Start of Dataset entries
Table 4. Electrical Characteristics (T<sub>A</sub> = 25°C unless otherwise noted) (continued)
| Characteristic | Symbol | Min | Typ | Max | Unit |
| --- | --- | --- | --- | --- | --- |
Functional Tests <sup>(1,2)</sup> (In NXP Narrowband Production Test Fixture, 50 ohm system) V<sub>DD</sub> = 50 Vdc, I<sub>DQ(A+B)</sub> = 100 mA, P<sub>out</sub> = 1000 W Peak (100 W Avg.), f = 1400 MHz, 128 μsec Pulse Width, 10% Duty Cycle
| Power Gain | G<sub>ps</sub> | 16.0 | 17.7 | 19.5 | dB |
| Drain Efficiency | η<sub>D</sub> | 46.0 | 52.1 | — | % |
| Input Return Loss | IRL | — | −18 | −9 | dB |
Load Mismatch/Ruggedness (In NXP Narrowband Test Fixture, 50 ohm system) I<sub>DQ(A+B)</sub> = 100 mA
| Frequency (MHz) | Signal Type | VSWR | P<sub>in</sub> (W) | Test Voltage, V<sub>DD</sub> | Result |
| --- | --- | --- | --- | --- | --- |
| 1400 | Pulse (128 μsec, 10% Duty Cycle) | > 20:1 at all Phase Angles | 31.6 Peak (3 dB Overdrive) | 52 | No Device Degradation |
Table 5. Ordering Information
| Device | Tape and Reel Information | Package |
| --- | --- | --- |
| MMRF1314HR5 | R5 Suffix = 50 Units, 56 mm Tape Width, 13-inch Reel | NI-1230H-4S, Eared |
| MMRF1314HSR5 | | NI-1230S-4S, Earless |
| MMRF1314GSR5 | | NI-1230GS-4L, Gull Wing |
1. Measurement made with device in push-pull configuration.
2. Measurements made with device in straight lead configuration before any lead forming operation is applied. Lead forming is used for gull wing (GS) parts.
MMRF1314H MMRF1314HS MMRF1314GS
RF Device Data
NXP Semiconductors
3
End of Dataset entries
Start of Dataset entries
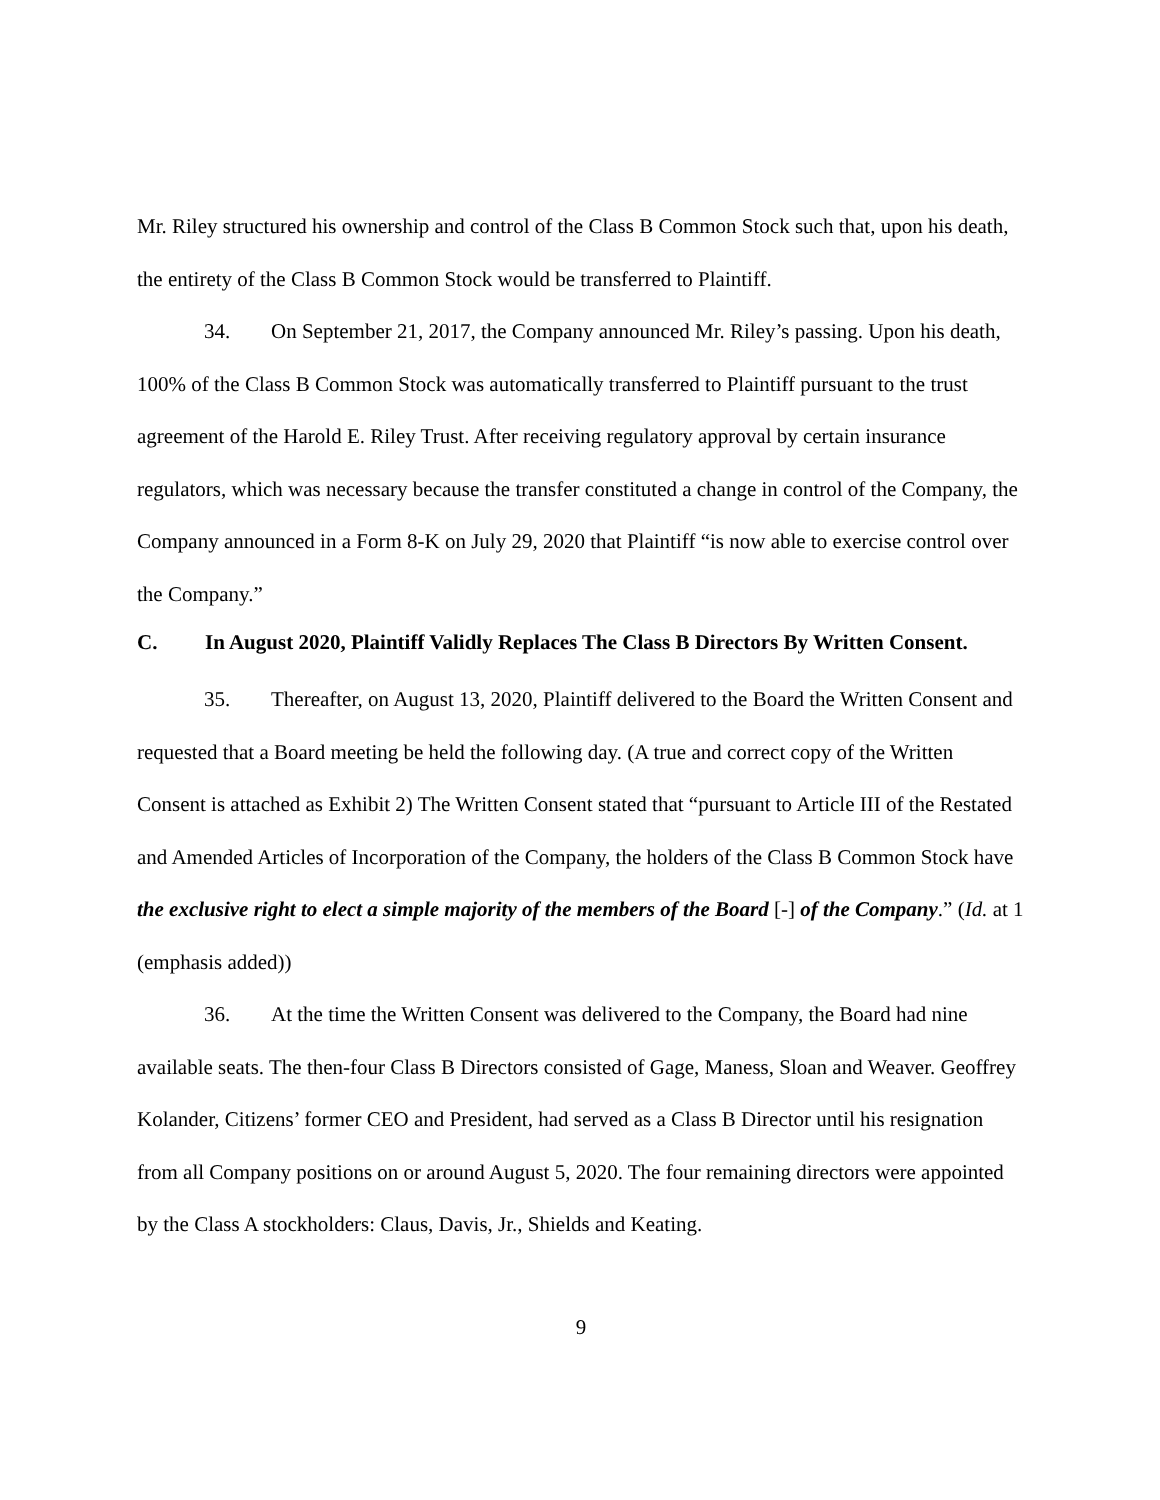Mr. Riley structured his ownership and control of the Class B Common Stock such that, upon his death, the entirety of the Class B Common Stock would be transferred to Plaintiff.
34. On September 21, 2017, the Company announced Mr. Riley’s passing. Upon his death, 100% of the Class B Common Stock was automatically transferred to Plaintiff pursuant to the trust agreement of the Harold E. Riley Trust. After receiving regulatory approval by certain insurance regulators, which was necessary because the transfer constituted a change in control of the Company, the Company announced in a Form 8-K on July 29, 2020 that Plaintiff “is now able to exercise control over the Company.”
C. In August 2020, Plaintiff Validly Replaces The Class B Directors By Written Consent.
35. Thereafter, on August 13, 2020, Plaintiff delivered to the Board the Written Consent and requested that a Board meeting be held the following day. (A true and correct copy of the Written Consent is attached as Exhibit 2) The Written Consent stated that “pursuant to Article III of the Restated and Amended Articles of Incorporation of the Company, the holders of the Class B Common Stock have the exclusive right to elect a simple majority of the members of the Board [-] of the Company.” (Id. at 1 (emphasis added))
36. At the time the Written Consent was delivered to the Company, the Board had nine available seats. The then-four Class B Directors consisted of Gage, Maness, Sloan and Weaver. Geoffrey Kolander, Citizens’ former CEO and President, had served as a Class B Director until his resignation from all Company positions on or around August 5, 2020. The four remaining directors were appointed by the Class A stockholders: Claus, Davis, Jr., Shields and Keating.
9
End of Dataset entries
Start of Dataset entries
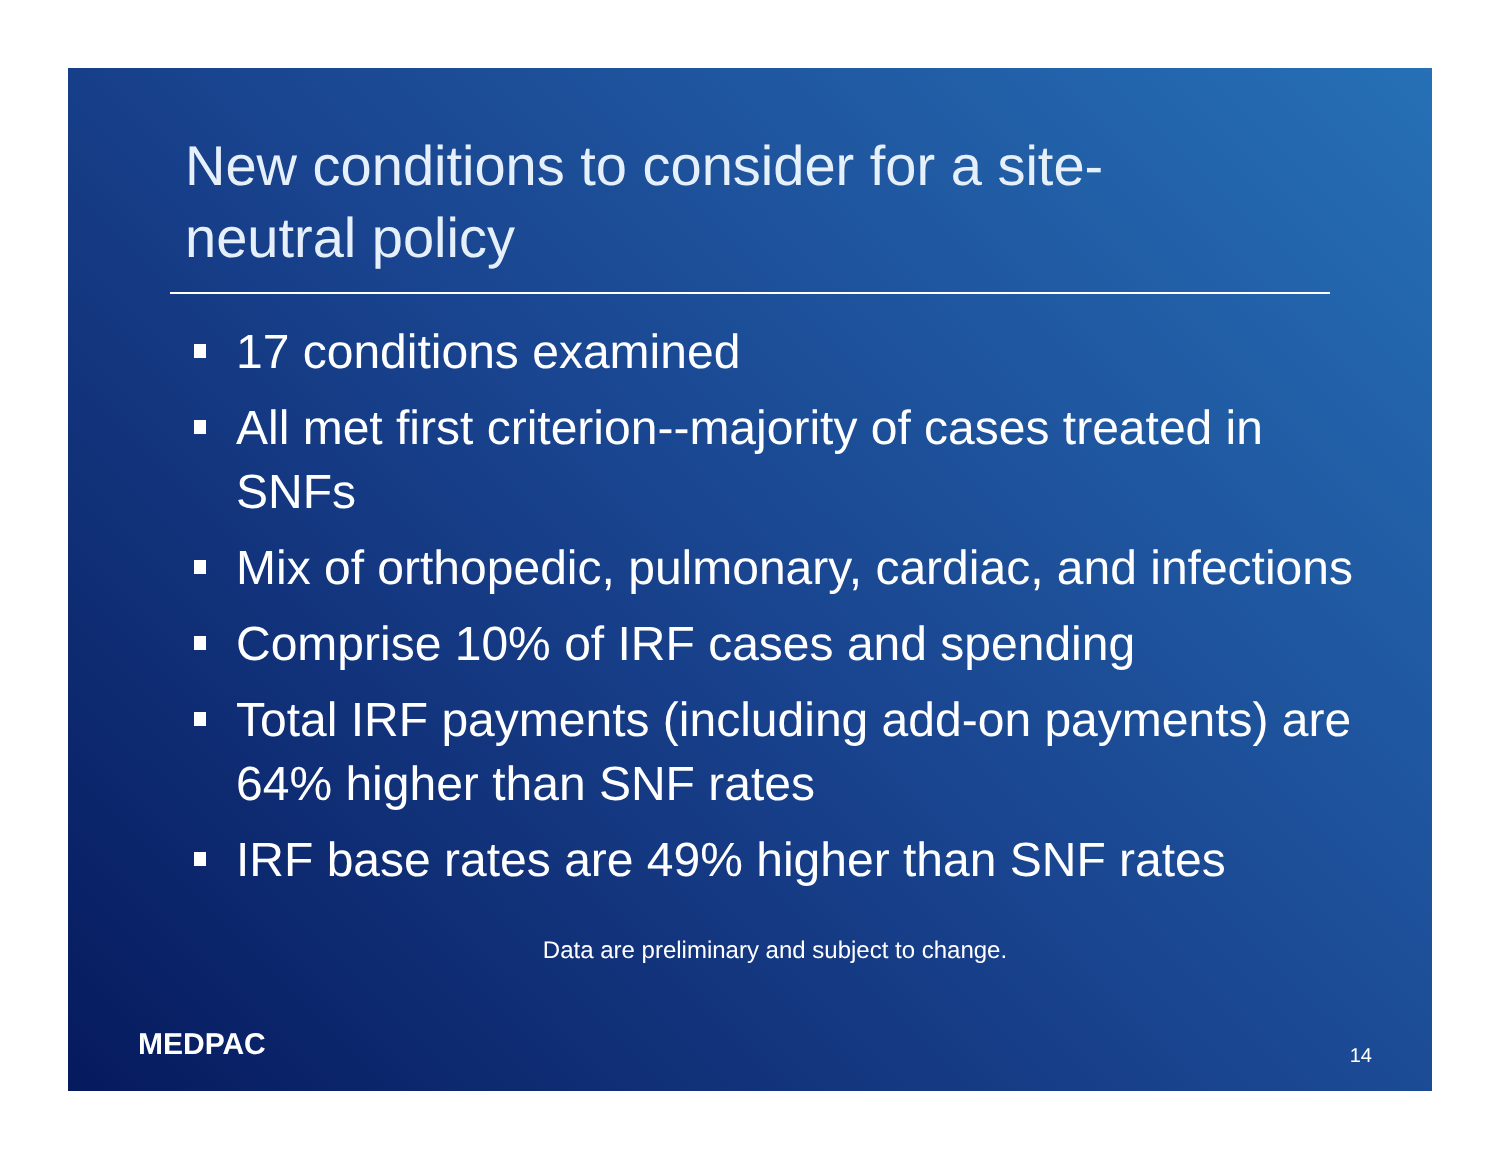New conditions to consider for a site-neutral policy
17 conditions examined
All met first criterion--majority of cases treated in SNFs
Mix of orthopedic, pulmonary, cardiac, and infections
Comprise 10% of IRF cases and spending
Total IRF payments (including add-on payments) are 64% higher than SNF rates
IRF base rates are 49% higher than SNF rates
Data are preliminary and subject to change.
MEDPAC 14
End of Dataset entries
**What is expected**
Would you please repeat exactly the lines above, starting at the line with "Device Degradation |" and stopping at the line with "Gull Wing |", both included?

**Solution to this problem**
| 1400 | Pulse (128 μsec, 10% Duty Cycle) | > 20:1 at all Phase Angles | 31.6 Peak (3 dB Overdrive) | 52 | No Device Degradation |
Table 5. Ordering Information
| Device | Tape and Reel Information | Package |
| --- | --- | --- |
| MMRF1314HR5 | R5 Suffix = 50 Units, 56 mm Tape Width, 13-inch Reel | NI-1230H-4S, Eared |
| MMRF1314HSR5 | | NI-1230S-4S, Earless |
| MMRF1314GSR5 | | NI-1230GS-4L, Gull Wing |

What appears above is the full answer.